TASK INPUTS START

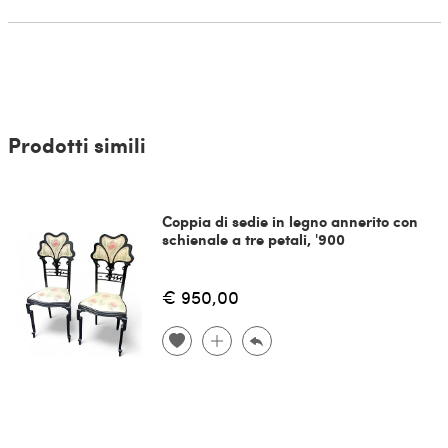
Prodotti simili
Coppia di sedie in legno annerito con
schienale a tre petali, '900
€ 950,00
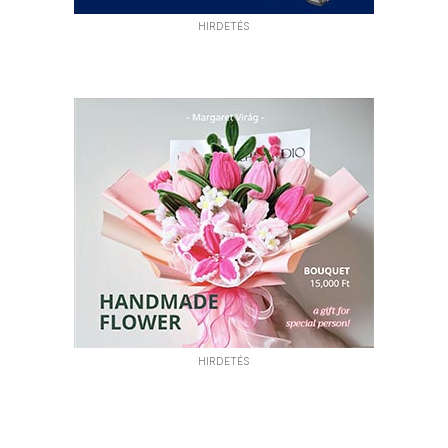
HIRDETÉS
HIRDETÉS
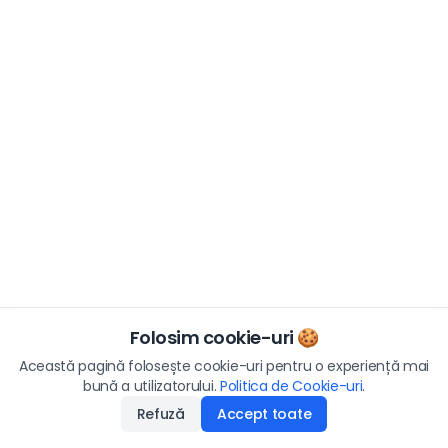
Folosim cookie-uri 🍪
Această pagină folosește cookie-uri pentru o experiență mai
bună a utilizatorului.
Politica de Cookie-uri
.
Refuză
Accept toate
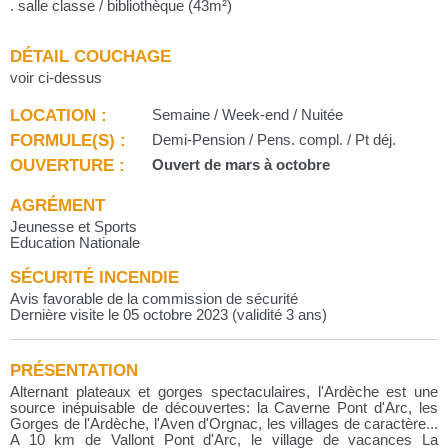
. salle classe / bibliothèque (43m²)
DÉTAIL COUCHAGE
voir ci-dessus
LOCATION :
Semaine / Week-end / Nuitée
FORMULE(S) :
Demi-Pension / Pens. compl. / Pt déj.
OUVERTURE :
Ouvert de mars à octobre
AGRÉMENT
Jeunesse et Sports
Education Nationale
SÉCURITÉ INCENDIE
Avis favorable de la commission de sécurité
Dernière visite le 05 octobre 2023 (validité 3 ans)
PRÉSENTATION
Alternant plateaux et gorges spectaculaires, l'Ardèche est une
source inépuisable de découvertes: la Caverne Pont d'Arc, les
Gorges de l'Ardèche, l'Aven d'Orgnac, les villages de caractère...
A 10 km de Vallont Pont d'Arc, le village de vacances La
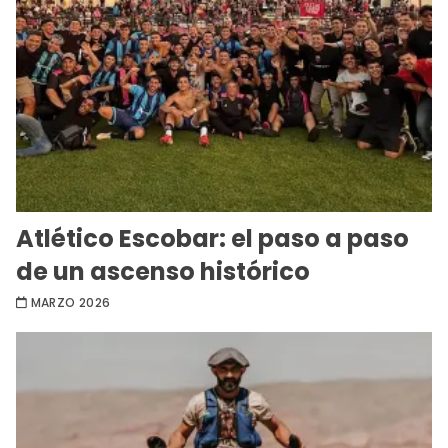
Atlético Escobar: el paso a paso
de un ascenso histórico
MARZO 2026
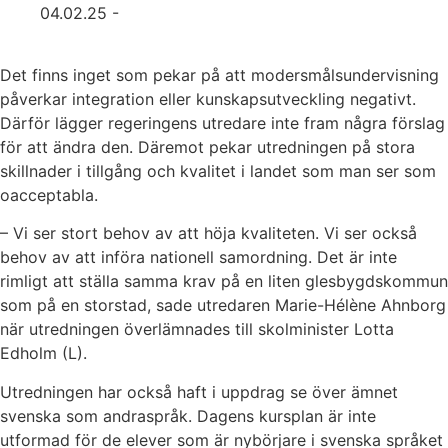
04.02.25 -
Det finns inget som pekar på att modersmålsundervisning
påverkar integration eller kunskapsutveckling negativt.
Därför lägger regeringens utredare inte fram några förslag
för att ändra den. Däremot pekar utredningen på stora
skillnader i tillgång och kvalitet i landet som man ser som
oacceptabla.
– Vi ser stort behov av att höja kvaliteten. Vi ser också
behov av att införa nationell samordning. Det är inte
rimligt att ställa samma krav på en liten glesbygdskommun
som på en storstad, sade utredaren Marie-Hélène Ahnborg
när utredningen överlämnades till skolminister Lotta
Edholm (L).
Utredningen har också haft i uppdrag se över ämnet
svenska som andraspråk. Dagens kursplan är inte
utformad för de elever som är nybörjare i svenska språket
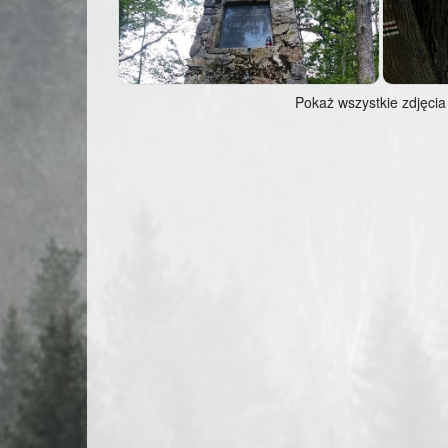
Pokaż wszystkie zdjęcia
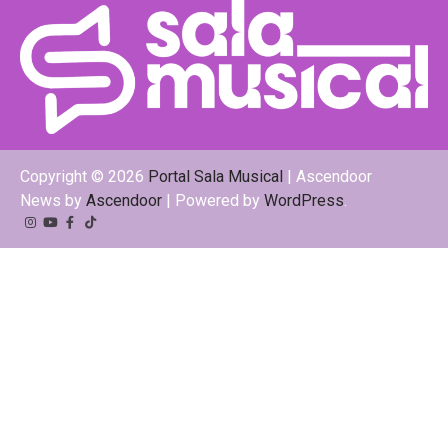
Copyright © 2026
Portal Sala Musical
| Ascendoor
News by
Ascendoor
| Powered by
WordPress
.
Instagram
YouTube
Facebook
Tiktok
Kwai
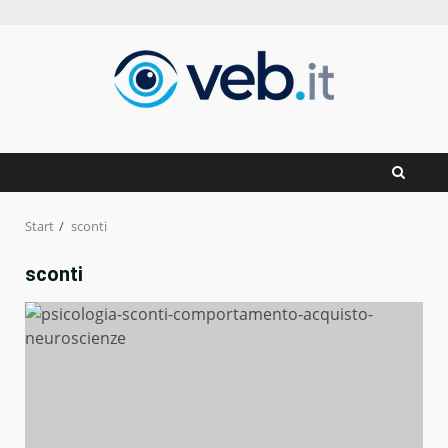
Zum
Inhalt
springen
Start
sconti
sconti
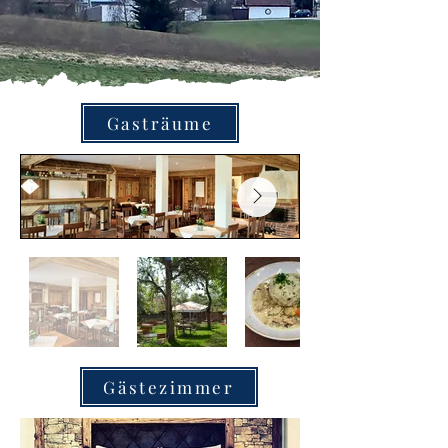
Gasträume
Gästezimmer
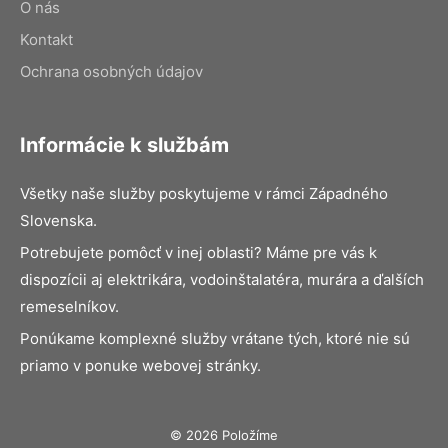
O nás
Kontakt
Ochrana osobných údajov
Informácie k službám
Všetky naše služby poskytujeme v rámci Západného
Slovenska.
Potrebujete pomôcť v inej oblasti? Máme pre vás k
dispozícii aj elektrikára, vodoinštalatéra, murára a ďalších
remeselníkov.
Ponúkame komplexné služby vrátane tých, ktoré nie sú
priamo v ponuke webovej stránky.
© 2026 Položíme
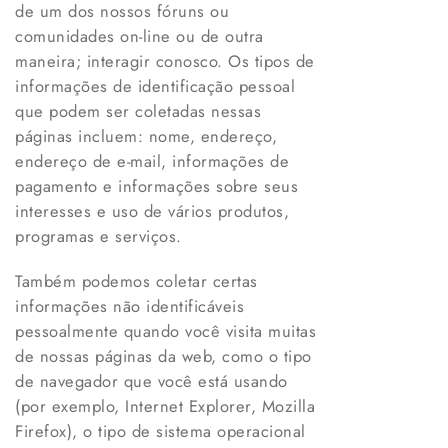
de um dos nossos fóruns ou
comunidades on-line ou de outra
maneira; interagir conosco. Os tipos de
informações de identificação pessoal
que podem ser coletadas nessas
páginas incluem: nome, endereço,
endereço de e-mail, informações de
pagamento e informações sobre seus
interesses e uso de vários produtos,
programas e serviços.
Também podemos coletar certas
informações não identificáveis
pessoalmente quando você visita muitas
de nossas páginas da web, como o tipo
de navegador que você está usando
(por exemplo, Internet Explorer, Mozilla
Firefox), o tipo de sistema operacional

TASK INPUTS END

Please change every "HIRDETÉS" in the records above to "REKLÁM", keep all other text the same, and leave the pictures out of your answer.

### WRITTEN SOLUTION
Prodotti simili
Coppia di sedie in legno annerito con
schienale a tre petali, '900
€ 950,00
REKLÁM
REKLÁM
Folosim cookie-uri 🍪
Această pagină folosește cookie-uri pentru o experiență mai
bună a utilizatorului.
Politica de Cookie-uri
.
Refuză
Accept toate
. salle classe / bibliothèque (43m²)
DÉTAIL COUCHAGE
voir ci-dessus
LOCATION :
Semaine / Week-end / Nuitée
FORMULE(S) :
Demi-Pension / Pens. compl. / Pt déj.
OUVERTURE :
Ouvert de mars à octobre
AGRÉMENT
Jeunesse et Sports
Education Nationale
SÉCURITÉ INCENDIE
Avis favorable de la commission de sécurité
Dernière visite le 05 octobre 2023 (validité 3 ans)
PRÉSENTATION
Alternant plateaux et gorges spectaculaires, l'Ardèche est une
source inépuisable de découvertes: la Caverne Pont d'Arc, les
Gorges de l'Ardèche, l'Aven d'Orgnac, les villages de caractère...
A 10 km de Vallont Pont d'Arc, le village de vacances La
Atlético Escobar: el paso a paso
de un ascenso histórico
MARZO 2026
04.02.25 -
Det finns inget som pekar på att modersmålsundervisning
påverkar integration eller kunskapsutveckling negativt.
Därför lägger regeringens utredare inte fram några förslag
för att ändra den. Däremot pekar utredningen på stora
skillnader i tillgång och kvalitet i landet som man ser som
oacceptabla.
– Vi ser stort behov av att höja kvaliteten. Vi ser också
behov av att införa nationell samordning. Det är inte
rimligt att ställa samma krav på en liten glesbygdskommun
som på en storstad, sade utredaren Marie-Hélène Ahnborg
när utredningen överlämnades till skolminister Lotta
Edholm (L).
Utredningen har också haft i uppdrag se över ämnet
svenska som andraspråk. Dagens kursplan är inte
utformad för de elever som är nybörjare i svenska språket
Pokaż wszystkie zdjęcia
Copyright © 2026
Portal Sala Musical
| Ascendoor
News by
Ascendoor
| Powered by
WordPress
.
Instagram
YouTube
Facebook
Tiktok
Kwai
Zum
Inhalt
springen
Start
sconti
sconti
Gasträume
Gästezimmer
O nás
Kontakt
Ochrana osobných údajov
Informácie k službám
Všetky naše služby poskytujeme v rámci Západného
Slovenska.
Potrebujete pomôcť v inej oblasti? Máme pre vás k
dispozícii aj elektrikára, vodoinštalatéra, murára a ďalších
remeselníkov.
Ponúkame komplexné služby vrátane tých, ktoré nie sú
priamo v ponuke webovej stránky.
© 2026 Položíme
de um dos nossos fóruns ou
comunidades on-line ou de outra
maneira; interagir conosco. Os tipos de
informações de identificação pessoal
que podem ser coletadas nessas
páginas incluem: nome, endereço,
endereço de e-mail, informações de
pagamento e informações sobre seus
interesses e uso de vários produtos,
programas e serviços.
Também podemos coletar certas
informações não identificáveis
pessoalmente quando você visita muitas
de nossas páginas da web, como o tipo
de navegador que você está usando
(por exemplo, Internet Explorer, Mozilla
Firefox), o tipo de sistema operacional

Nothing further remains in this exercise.